Karim Benzema, le ballon d’or d’un patriote fiscal
À peine élu ballon d’or, voici que fleurissent partout les injonctions à Karim Benzema d’appeler à boycotter la coupe du monde. Ironique comment les mêmes qui n’ont cessé de taper sur lui, l'érigent maintenant en dépositaire de l’autorité morale.
Je suis pour boycotter la coupe du monde de la honte. J’aimerais que notre équipe ne joue pas sur ces cimetières d’esclaves. J’aimerais que les joueurs dénoncent cette horreur et que Benzema ait le courage de le faire. Mais je n’oublie pas que les footballeurs font partie d'un système dont ils profitent parfois mais dont ils ne tirent pas toutes les ficelles.

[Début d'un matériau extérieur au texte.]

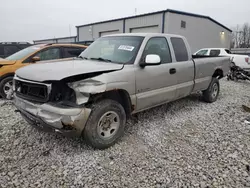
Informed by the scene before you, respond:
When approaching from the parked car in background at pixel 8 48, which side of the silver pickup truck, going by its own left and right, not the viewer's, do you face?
right

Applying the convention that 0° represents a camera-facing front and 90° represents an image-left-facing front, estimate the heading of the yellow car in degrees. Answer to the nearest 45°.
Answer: approximately 45°

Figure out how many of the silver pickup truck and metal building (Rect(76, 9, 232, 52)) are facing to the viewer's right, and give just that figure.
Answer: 0

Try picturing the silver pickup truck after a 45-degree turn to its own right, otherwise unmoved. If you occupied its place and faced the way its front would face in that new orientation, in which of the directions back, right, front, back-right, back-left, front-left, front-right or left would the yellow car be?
front-right

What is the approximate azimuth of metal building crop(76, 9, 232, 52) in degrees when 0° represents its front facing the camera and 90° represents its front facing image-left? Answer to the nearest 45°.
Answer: approximately 45°

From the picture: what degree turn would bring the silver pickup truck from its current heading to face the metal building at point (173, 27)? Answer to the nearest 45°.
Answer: approximately 135° to its right

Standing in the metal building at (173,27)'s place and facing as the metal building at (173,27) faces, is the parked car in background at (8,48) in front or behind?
in front

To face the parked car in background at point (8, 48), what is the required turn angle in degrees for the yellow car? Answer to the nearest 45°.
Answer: approximately 135° to its right

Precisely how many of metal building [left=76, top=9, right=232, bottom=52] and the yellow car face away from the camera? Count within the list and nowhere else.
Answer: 0

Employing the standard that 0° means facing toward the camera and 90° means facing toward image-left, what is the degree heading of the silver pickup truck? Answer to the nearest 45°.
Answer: approximately 45°

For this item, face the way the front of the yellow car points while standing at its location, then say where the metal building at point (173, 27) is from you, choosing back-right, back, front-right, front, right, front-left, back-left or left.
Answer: back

Quelle hypocrisie de faire peser l'unique responsabilité sur les joueurs, pendant que l'on épargne les donneurs d'ordre. Pendant que nos groupes de BTP se gavent sur l’eldorado qataris. Pendant que la France participe à la sécurisation de la coupe du monde, nous qui avons tant brillé lors de la dernière finale de la ligue des champions. Pendant que l’ancien président Sarkozy est soupçonné d’avoir magouillé pour l’attribution même de cette coupe du monde.
Soyons pour le boycott mais ne nous trompons pas de coupables : ce ne sont ni les joueurs ni les supporters qui attribuent les coupes du monde. Les premiers coupables sont à l’Elysée, à la FIFA, UEFA et FFF mais aussi dans les conseils d’administrations des grandes entreprises qui participent à cette mascarade.
Le football mondialisé, fer de lance du sport marchand, incarne plus que jamais les dérives du capitalisme. Mais les joueurs ne sont pas (et de loin) les seuls coupables.
Le football est aussi le symbole d’une société emplie de mépris de classe. Il y a quelques jours, l’autre enfant terrible du football, Franck Ribéry, raccrochait les crampons. Ce grand joueur, adulé outre-Rhin, a toujours été conspué dans notre pays. Comme en son temps Nicolas Anelka, emblème de "l'équipe des racailles " selon de nombreux commentateurs de l'époque ou encore Wendy Renard dans le foot féminin qui subit un déferlement raciste et sexiste à chaque mauvaise performance.
En France, au nouveau riche ostentatoire, nous préférons le discret rentier d’une entreprise polluante qui planque ses yachts dans les paradis fiscaux. Ou l'éditorialiste parisien qui défiscalise son énorme salaire en achetant des œuvres d’arts. C’est toujours plus chic.
Les footballeurs ne sont pas exemplaires .Benzema est d'ailleurs loin de l'être. Mais on peut quand même trouver étonnant qu'Eric Ciotti, si prompt à s’en prendre à Karim Benzema, n’ait pas eu le même niveau d’indignation pour le délinquant François Fillon qu’il a soutenu jusqu’au bout. Ou pour son propre parti qui peut se flatter d’accueillir en son sein le plus grand nombre de ballons d’or de l’illégalité. Les crapules sont les premières à donner des leçons.
Comme l’illustre Eric Ciotti, Karim Benzema a souvent été accusé de ne pas aimer la France. De ne pas être un patriote. Pourtant, il l’aime bien plus que beaucoup de donneurs de leçons.
Alors que l’enquête de Médiapart, les Football Leaks, révélait que de nombreux joueurs du Réal comme Ronaldo utilisaient les paradis fiscaux, Karim Benzema, lui, paie l’impôt sur ses droits à l’image en France. Il fait le choix de domicilier sa société en France alors qu’il aurait pu bénéficier du statut fiscal ultra favorable « d’impatriado » en Espagne, ce qui lui aurait permis de payer moins de 5% sur ses revenus de sponsoring touchés hors d’Espagne.
Alors qui sont les vrais patriotes ? Karim Benzema qui paie ses impôts en France ou Aymeric Chauprade (ex conseiller de Le Pen désormais soutien d’Eric Zemmour) soupçonné de planquer son fric dans les paradis fiscaux ?
Alors oui, Karim Benzema n’a pas toujours chanté la Marseillaise. Michel Platini non plus. Eric Cantona, Laurent Blanc, Didier Deschamps idem. Pourtant, il n’y a jamais eu de polémique.
Nous vivons dans un drôle de pays. Un pays où ne pas chanter la marseillaise fait plus scandale que les traîtres du groupe Lafarge reconnus coupables de collaboration avec Daesh.
Karim Benzema est un grand joueur de foot, il mérite son ballon d’or mais je n’ai aucune idolâtrie pour lui. Néanmoins, je préfèrerai toujours son patriotisme fiscal à la traîtrise de beaucoup de nos chefs d'entreprises “patriotes” qui planquent l’argent dans les paradis fiscaux.
Les vrais patriotes ne sont pas ceux qui le crient.